Each Back-End Note shall be paid for by an offsetting a $37,500 secured promissory note issued to the Company by Adar on January 22, 2018 (each, the “Adar Note” and collectively, the “Adar Notes”), provided that prior to the conversion of each Back-End Note, Adar must have paid off an Adar Note in cash. The first two Adar Notes are each secured by the First Note or substitute collateral having an appraisal value of $37,500. The remaining four Adar Notes are each secured by money placed into escrow equal to the principal amount of such Adar Note. The first Adar Note matures on January 22, 2019 with all additional notes maturing on January 22, 2019 as well, unless the Company does not meet the “current public information” requirement pursuant to Rule 144 under the Securities Act of 1933, as amended (the “Securities Act”), in which case both Back-End Notes and the Adar Notes may be both cancelled.

 

The First Note was funded on January 22, 2018, less $3,750 in legal fees. Each of the remaining six notes shall be funded on a monthly basis from August 22, 2018 to January 22, 2019, each less $2,000 in legal fees.

Saved data entries
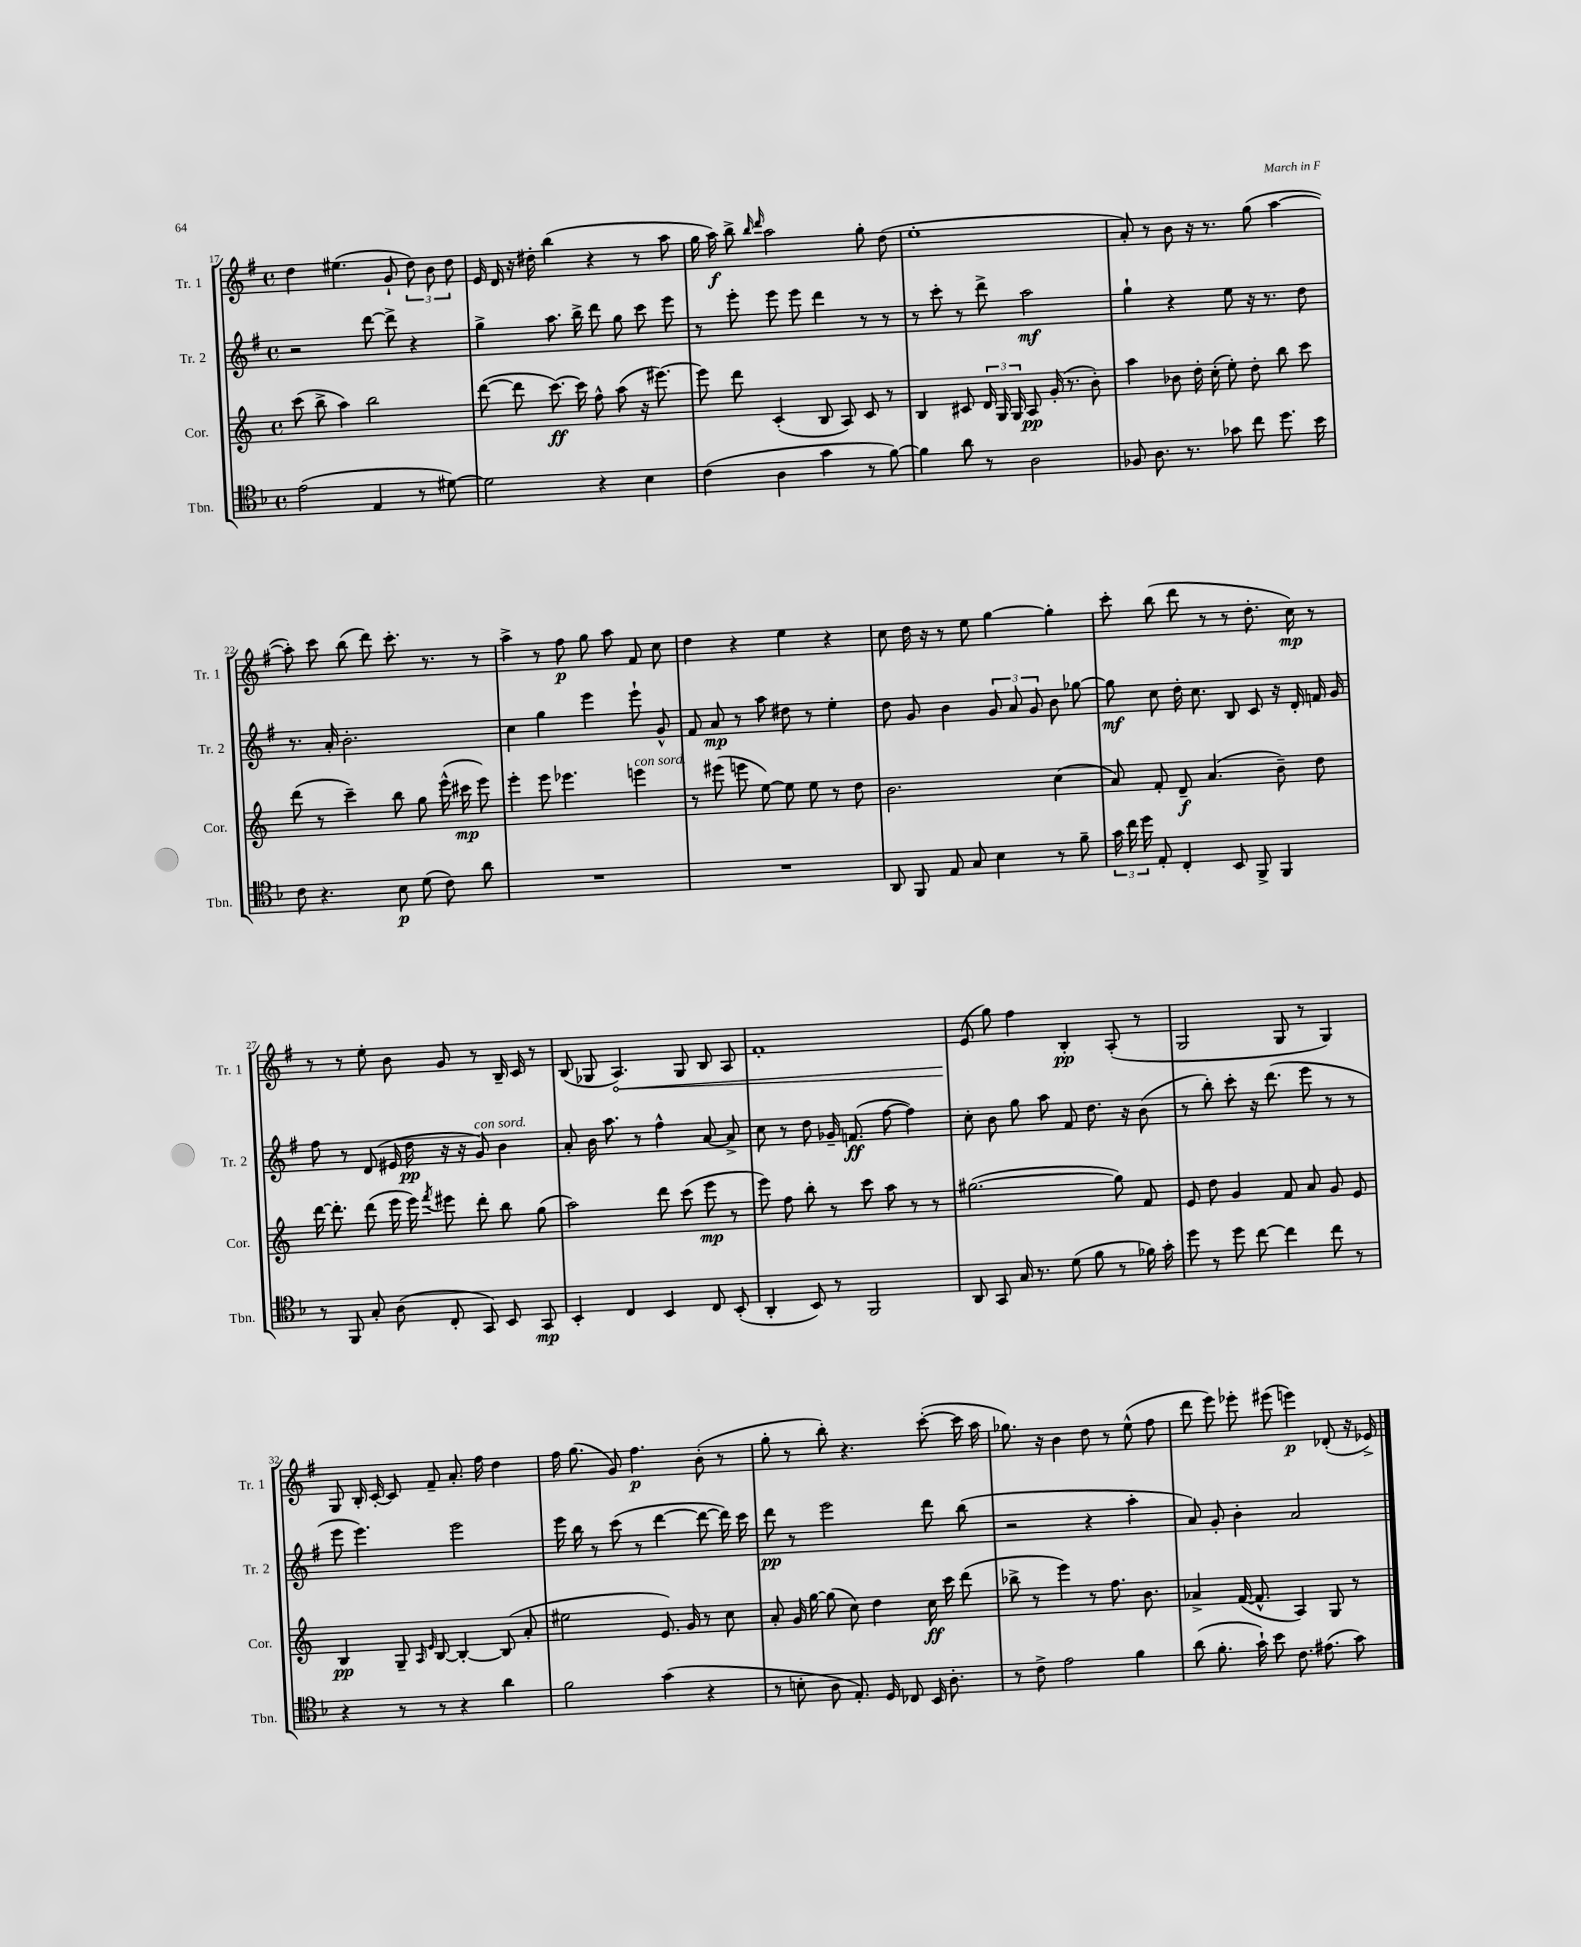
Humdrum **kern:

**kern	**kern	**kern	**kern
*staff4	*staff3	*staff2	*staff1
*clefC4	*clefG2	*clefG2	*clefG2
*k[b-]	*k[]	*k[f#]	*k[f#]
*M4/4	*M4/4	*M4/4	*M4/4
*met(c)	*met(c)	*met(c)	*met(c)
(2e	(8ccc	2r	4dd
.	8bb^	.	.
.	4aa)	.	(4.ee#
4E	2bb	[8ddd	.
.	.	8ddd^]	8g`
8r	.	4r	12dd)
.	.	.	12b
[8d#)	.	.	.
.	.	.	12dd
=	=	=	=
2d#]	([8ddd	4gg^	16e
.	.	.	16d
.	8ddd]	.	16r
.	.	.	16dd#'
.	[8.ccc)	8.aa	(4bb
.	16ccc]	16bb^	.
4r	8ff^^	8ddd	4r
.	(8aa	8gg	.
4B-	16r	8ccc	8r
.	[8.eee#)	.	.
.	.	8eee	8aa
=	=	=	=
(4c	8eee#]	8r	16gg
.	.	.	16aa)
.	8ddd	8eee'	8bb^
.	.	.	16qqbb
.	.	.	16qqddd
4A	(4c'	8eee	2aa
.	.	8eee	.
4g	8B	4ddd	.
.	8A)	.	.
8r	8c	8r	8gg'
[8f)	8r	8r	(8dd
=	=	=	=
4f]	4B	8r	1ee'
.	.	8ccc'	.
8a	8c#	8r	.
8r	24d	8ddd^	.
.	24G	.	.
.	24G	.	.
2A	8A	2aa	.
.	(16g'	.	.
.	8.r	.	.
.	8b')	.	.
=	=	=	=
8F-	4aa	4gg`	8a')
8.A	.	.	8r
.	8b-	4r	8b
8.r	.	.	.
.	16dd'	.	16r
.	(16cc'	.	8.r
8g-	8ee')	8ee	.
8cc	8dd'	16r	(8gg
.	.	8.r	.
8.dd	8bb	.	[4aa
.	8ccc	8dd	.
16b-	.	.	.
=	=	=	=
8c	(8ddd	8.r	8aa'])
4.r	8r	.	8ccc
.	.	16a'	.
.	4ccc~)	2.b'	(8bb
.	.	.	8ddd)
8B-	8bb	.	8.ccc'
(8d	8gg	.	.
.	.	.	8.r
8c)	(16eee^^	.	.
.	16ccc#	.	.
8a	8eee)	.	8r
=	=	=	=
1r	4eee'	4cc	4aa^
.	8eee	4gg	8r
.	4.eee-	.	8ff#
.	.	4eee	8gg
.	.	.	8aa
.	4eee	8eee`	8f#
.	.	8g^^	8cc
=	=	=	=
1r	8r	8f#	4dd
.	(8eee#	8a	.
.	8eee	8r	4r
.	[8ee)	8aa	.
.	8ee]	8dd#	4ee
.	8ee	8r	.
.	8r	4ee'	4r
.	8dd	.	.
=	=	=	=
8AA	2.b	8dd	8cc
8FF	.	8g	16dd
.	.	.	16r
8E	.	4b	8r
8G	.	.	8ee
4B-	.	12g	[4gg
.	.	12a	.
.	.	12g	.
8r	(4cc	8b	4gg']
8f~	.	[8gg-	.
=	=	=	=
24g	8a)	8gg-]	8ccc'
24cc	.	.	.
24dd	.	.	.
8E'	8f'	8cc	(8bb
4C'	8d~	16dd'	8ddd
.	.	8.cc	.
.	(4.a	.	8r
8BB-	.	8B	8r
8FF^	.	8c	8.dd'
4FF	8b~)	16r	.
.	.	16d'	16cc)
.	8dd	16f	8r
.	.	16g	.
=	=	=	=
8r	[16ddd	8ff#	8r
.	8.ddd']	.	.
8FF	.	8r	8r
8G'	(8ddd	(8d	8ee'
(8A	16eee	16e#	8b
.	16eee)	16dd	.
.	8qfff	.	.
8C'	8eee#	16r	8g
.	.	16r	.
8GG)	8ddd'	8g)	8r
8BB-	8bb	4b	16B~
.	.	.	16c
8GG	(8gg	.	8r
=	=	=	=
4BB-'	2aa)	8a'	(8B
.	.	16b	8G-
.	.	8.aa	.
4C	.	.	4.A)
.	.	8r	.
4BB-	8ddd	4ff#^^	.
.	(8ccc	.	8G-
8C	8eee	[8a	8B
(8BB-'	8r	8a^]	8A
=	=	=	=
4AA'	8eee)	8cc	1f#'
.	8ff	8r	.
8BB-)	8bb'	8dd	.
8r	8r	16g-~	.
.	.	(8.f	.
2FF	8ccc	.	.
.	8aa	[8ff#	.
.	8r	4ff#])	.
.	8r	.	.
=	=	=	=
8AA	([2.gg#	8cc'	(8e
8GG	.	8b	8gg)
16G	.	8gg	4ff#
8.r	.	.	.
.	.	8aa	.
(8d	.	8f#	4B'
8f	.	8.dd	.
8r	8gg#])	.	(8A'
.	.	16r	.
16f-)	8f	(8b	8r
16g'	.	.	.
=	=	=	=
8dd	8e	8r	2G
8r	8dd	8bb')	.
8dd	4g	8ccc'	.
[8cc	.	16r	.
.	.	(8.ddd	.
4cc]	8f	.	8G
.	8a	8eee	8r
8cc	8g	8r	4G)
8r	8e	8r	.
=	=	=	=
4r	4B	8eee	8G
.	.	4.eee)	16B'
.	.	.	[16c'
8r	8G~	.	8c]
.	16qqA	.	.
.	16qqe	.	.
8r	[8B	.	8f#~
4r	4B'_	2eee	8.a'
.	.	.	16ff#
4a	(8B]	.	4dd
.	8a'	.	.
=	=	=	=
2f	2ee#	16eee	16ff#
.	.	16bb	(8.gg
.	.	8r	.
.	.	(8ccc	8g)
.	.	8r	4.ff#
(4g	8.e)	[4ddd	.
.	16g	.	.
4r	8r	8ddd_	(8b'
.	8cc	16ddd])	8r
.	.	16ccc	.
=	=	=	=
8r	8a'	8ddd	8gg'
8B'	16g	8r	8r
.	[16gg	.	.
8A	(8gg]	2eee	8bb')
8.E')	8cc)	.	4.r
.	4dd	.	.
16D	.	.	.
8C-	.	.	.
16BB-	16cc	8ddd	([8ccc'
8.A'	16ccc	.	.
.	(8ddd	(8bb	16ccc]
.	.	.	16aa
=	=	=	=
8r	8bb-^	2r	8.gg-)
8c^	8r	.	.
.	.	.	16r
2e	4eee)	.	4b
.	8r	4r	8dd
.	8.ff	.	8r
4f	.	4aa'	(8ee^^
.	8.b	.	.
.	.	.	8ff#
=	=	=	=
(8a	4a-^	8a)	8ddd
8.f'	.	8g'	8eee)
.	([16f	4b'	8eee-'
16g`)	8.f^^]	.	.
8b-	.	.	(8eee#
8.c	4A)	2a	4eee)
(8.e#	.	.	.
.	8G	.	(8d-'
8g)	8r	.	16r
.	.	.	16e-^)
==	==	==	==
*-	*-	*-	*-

...

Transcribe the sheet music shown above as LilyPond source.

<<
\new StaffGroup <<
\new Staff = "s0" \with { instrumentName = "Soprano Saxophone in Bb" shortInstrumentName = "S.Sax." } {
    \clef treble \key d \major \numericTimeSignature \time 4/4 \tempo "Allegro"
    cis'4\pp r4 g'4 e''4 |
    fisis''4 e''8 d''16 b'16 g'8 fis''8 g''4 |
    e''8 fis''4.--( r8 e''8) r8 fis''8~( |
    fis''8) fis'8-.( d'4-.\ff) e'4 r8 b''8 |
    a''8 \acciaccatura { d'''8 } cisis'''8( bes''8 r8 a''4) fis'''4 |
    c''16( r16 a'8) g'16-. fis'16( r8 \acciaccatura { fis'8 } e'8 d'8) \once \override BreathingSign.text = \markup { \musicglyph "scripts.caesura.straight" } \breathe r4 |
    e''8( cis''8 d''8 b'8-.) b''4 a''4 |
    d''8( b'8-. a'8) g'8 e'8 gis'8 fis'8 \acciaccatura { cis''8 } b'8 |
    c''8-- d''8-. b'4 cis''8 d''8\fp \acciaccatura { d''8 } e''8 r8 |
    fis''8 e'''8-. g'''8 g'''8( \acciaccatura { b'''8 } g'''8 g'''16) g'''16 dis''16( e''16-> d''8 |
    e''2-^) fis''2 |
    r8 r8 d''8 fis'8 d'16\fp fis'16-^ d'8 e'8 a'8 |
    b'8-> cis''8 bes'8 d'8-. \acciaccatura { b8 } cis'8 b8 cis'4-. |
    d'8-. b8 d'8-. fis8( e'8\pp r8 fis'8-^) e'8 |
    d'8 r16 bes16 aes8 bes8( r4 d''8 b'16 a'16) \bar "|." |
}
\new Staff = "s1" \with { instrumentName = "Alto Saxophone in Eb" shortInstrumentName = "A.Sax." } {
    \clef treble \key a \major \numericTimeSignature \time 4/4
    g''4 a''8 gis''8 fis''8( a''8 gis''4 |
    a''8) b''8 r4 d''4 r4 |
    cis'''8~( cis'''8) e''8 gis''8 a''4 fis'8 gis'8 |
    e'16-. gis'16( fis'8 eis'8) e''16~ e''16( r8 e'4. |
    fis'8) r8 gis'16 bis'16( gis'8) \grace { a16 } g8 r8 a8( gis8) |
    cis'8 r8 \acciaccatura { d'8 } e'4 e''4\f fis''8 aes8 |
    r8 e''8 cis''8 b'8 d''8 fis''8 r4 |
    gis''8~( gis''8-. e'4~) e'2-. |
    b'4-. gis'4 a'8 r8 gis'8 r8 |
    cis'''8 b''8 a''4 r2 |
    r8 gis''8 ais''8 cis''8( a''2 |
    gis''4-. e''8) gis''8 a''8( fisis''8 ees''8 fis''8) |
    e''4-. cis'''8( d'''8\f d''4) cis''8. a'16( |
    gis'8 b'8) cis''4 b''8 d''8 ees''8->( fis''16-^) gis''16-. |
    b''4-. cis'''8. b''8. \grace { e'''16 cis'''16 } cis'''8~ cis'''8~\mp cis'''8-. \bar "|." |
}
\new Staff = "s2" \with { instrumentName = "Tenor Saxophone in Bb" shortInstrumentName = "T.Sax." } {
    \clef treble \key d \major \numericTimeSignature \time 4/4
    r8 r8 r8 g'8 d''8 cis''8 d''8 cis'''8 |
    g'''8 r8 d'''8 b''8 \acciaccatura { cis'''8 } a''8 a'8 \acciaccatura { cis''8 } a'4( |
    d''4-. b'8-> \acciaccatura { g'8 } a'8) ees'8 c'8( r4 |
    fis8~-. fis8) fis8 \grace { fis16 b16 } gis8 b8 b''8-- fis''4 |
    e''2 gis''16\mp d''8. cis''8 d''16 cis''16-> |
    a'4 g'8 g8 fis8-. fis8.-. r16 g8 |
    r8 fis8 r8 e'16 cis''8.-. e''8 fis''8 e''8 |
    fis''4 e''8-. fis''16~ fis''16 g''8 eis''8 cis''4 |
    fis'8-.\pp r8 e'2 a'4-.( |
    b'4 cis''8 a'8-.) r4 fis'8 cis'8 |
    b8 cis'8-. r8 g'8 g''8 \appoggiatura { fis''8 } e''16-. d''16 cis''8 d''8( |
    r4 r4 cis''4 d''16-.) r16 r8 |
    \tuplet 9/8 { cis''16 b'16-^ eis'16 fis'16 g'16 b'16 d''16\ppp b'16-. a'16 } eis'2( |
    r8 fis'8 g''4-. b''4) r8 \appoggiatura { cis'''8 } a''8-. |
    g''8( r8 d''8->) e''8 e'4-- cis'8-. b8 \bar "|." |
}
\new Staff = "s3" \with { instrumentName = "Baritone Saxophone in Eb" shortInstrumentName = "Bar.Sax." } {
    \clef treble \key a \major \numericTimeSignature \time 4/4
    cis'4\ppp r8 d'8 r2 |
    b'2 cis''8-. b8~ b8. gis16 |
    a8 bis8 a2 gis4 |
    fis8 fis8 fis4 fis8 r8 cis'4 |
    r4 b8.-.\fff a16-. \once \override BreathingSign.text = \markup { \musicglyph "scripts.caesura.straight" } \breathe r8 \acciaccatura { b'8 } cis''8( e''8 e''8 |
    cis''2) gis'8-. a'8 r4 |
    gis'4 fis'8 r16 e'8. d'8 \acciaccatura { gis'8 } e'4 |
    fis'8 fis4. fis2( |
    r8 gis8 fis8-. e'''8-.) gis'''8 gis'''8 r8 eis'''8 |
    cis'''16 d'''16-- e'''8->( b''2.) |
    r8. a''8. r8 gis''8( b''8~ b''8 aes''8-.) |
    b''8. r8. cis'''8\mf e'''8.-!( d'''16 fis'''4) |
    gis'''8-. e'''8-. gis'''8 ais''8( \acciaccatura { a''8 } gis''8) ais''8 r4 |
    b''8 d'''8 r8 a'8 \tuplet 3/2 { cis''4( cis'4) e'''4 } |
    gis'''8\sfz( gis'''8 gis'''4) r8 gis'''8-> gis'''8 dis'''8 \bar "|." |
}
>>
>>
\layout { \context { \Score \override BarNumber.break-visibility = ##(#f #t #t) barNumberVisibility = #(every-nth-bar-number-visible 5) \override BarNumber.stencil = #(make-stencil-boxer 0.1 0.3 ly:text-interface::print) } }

▶ **SET PROBLEM**:
Can you reproduce the whole passage above about the Adar promissory notes, word for word?

▶ **FINAL RESULT**:
Each Back-End Note shall be paid for by an offsetting a $37,500 secured promissory note issued to the Company by Adar on January 22, 2018 (each, the “Adar Note” and collectively, the “Adar Notes”), provided that prior to the conversion of each Back-End Note, Adar must have paid off an Adar Note in cash. The first two Adar Notes are each secured by the First Note or substitute collateral having an appraisal value of $37,500. The remaining four Adar Notes are each secured by money placed into escrow equal to the principal amount of such Adar Note. The first Adar Note matures on January 22, 2019 with all additional notes maturing on January 22, 2019 as well, unless the Company does not meet the “current public information” requirement pursuant to Rule 144 under the Securities Act of 1933, as amended (the “Securities Act”), in which case both Back-End Notes and the Adar Notes may be both cancelled.

 

The First Note was funded on January 22, 2018, less $3,750 in legal fees. Each of the remaining six notes shall be funded on a monthly basis from August 22, 2018 to January 22, 2019, each less $2,000 in legal fees.